Task statement = Nothing but a number is wanted: the count of lines in the records below that include "mehrere".

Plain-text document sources
*** Begin section ***
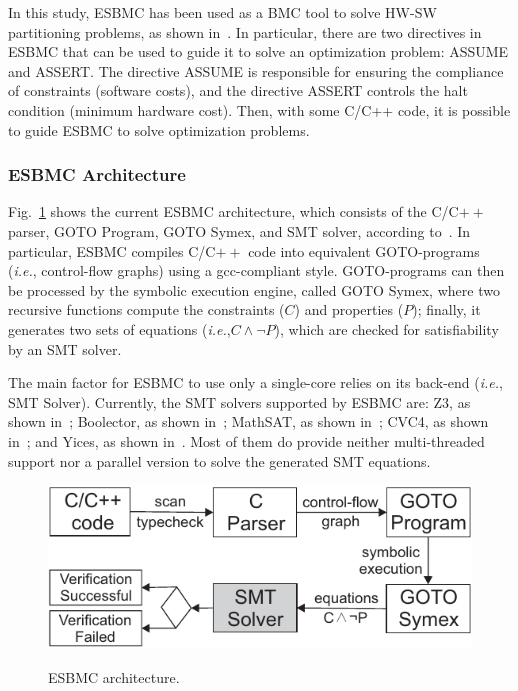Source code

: \documentclass{doublecol-new}
\theoremstyle{TH}{
\newtheorem{lemma}{Lemma}
\newtheorem{theorem}[lemma]{Theorem}
\newtheorem{corrolary}[lemma]{Corrolary}
\newtheorem{conjecture}[lemma]{Conjecture}
\newtheorem{proposition}[lemma]{Proposition}
\newtheorem{claim}[lemma]{Claim}
\newtheorem{stheorem}[lemma]{Wrong Theorem}
\newtheorem{algorithm}{Algorithm}
}
\theoremstyle{THrm}{
\newtheorem{definition}{Definition}[section]
\newtheorem{question}{Question}[section]
\newtheorem{remark}{Remark}
\newtheorem{scheme}{Scheme}
}
\theoremstyle{THhit}{
\newtheorem{case}{Case}[section]
}
\begin{document}
In this study, ESBMC has been used as a BMC tool to solve HW-SW partitioning problems, as shown in~\cite{Cordeiro2012}. 
In particular, there are two directives in ESBMC that can be used to guide it to solve an optimization problem: ASSUME and ASSERT. The directive ASSUME is responsible for ensuring the compliance of constraints (software costs), and the directive ASSERT controls the halt condition (minimum hardware cost). Then, with some C/C++ code, it is possible to guide ESBMC to solve optimization problems.

\subsubsection{ESBMC Architecture}
\label{ESBMCArchitecture}

Fig.~\ref{ESBMC-Architecture} shows the current ESBMC architecture, which consists of the C/C$++$ parser, GOTO Program, GOTO Symex, and SMT solver, according to~\cite{Ramalho2013}. In particular, ESBMC compiles C/C$++$ code into equivalent GOTO-programs ({\it i.e.}, control-flow graphs) using a gcc-compliant style. GOTO-programs can then be processed by the symbolic execution engine, called GOTO Symex, where two recursive functions compute the constraints ($C$) and properties ($P$); finally, it generates two sets of equations ({\it i.e.},\:$C \land \neg P$), which are checked for satisfiability by an SMT solver. 

The main factor for ESBMC to use only a single-core relies on its back-end ({\it i.e.}, SMT Solver). Currently, the SMT solvers supported by ESBMC are: Z3, as shown in~\cite{DeMoura2008}; Boolector, as shown in~\cite{Brummayer2009}; MathSAT, as shown in~\cite{Barrett2011}; CVC4, as shown in~\cite{Bozzano2005}; and Yices, as shown in~\cite{Dutertre2014}. Most of them do provide neither multi-threaded support nor a parallel version to solve the generated SMT equations.

\begin{figure}[ht]
	\caption{ESBMC architecture.}
	\centering
	\includegraphics[scale=0.9]{figures/esbmc-arch-new.pdf} 
	\label{ESBMC-Architecture}
\end{figure}
\end{document}
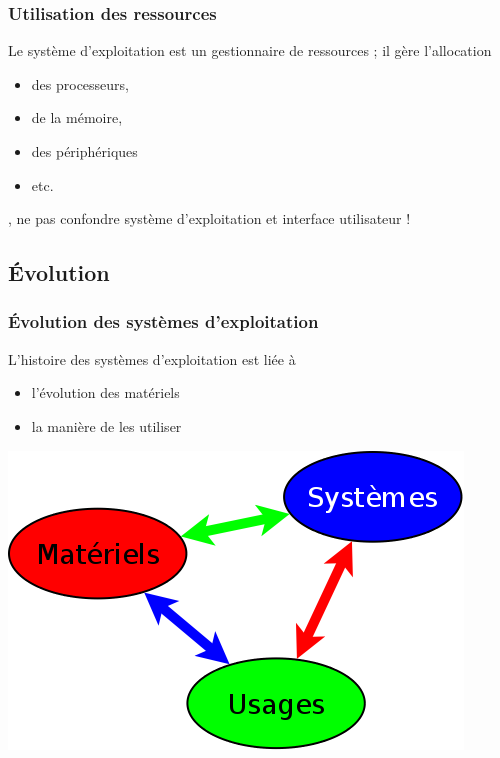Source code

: \documentclass{beamer}
\begin{document}
\begin{frame}
  \frametitle{Utilisation des ressources} 
  
  Le système d'exploitation est un
  \alert{gestionnaire de ressources} ; il gère l'allocation 
  \begin{itemize}
  \item des
    processeurs, 
      \item de la mémoire,
	\item des périphériques 
	\item etc.
  \end{itemize}

  , ne pas confondre système d'exploitation et
  interface utilisateur !

\end{frame}


\subsection{Évolution}


\begin{frame}[containsverbatim]
\frametitle{Évolution des systèmes d'exploitation}
\begin{multicols}{2}
L'histoire des systèmes d'exploitation est liée
à 
\begin{itemize}
\item l'évolution des matériels
\item la manière de les utiliser
\end{itemize}

\includegraphics[width=0.9\linewidth]{Figures/materiels-systemes-usages.png}
\end{multicols}

\end{frame}
\end{document}
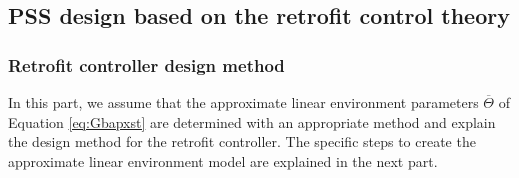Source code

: \documentclass[tombow,dvipdfmx]{corona-a5-1.1}
\begin{document}
\subsection{PSS design based on the retrofit control theory\advanced}\label{sec:designret}

\smallskip
\subsubsection{Retrofit controller design method}

In this part, we assume that the approximate linear environment parameters $\overline{\mathit{\Theta}}$ of Equation \ref{eq:Gbapxst} are determined with an appropriate method and explain the design method for the retrofit controller.
The specific steps to create the approximate linear environment model are explained in the next part.
\end{document}
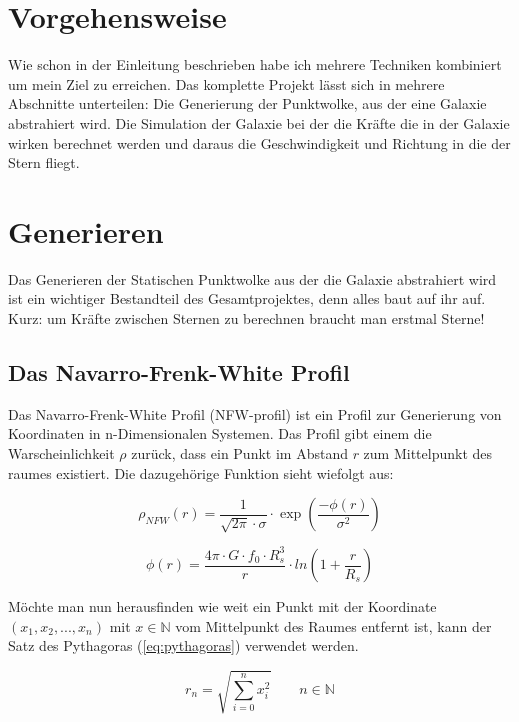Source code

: \documentclass[a4paper, 10pt]{article}
\begin{document}
\begin{multicols*}{2}
\section{Vorgehensweise}

Wie schon in der Einleitung beschrieben habe ich mehrere Techniken kombiniert
um mein Ziel zu erreichen. Das komplette Projekt lässt sich in mehrere
Abschnitte unterteilen: Die Generierung der Punktwolke, aus der eine Galaxie
abstrahiert wird.  Die Simulation der Galaxie bei der die Kräfte die in der
Galaxie wirken berechnet werden und daraus die Geschwindigkeit und Richtung in
die der Stern fliegt.

\section{Generieren}

Das Generieren der Statischen Punktwolke aus der die Galaxie abstrahiert wird
ist ein wichtiger Bestandteil des Gesamtprojektes, denn alles baut auf ihr auf.
Kurz: um Kräfte zwischen Sternen zu berechnen braucht man erstmal Sterne!

\subsection{Das Navarro-Frenk-White Profil}
Das Navarro-Frenk-White Profil (NFW-profil) ist ein Profil zur Generierung von
Koordinaten in n-Dimensionalen Systemen. Das Profil gibt einem die
Warscheinlichkeit \( \rho \) zurück, dass ein Punkt im Abstand \( r \) zum
Mittelpunkt des raumes existiert.  Die dazugehörige Funktion sieht wiefolgt
aus:

\begin{equation} \label{eq:NFW_profile}
  \rho_{NFW}(r) = \frac{ 1 }{ \sqrt{ 2 \pi } \cdot \sigma } \cdot
  \exp \left( \frac{ -\phi(r) }{ \sigma^{ 2 } } \right)
\end{equation}

\begin{equation*}
  \phi(r) = \frac{ 4\pi \cdot G \cdot f_{0} \cdot R_{s}^3 }{ r } \cdot
  ln{ \left( 1 + \frac{ r }{ R_{s} } \right) }
\end{equation*}

Möchte man nun herausfinden wie weit ein Punkt mit der Koordinate \( (x_1, x_2,
... , x_n) \) mit \( x \in \mathbb{N} \) vom Mittelpunkt des Raumes entfernt
ist, kann der Satz des Pythagoras (\ref{eq:pythagoras}) verwendet werden.

\begin{equation} \label{eq:pythagoras}
r_n = \sqrt{\sum_{i=0}^{n} x_i^2} \qquad n \in \mathbb{N}
\end{equation}


\end{multicols*}
\end{document}
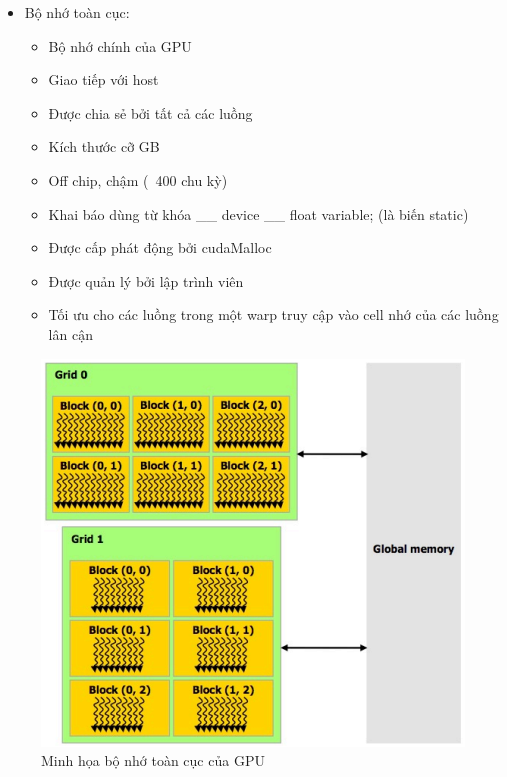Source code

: \documentclass[14pt, a4paper]{article}
\numberwithin{equation}{section}
\numberwithin{figure}{section}
\numberwithin{dl}{section}
\numberwithin{md}{section}
\numberwithin{bd}{section}
\numberwithin{dn}{section}
\numberwithin{hq}{section}
\begin{document}
\begin{itemize}
    \item Bộ nhớ toàn cục:
    \begin{itemize}
        \item Bộ nhớ chính của GPU
        \item Giao tiếp với host
        \item Được chia sẻ bởi tất cả các luồng 
        \item Kích thước cỡ GB 
        \item Off chip, chậm (~400 chu kỳ)
        \item Khai báo dùng từ khóa \_\_ device \_\_ float variable; (là biến static)
        \item Được cấp phát động bởi cudaMalloc
        \item Được quản lý bởi lập trình viên
        \item Tối ưu cho các luồng trong một warp truy cập vào cell nhớ của các luồng lân cận
    \end{itemize}
\end{itemize}

\begin{figure}[H]
    \centering
    \includegraphics[width=\linewidth]{figures/CUDA/GPU_Global_Memory.png}
    \caption{Minh họa bộ nhớ toàn cục của GPU}
\end{figure}
\end{document}
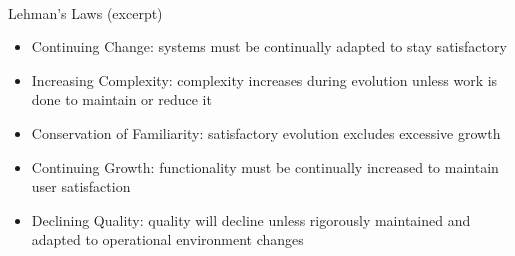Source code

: \begin{frame}{\insertsubsection\ } %
	\begin{fancycolumns}
		\begin{definition}{Lehman's Laws (excerpt)}
			\begin{itemize}
				\item Continuing Change: systems must be continually adapted to stay satisfactory %
				\item Increasing Complexity: complexity increases during evolution unless work is done to maintain or reduce it %
				\item Conservation of Familiarity: satisfactory evolution excludes excessive growth %
				\item Continuing Growth: functionality must be continually increased to maintain user satisfaction %
				\item Declining Quality: quality will decline unless rigorously maintained and adapted to operational environment changes %
			\end{itemize}

\end{definition}
\end{fancycolumns}
\end{frame}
*** End section ***
Response to the exercise = 2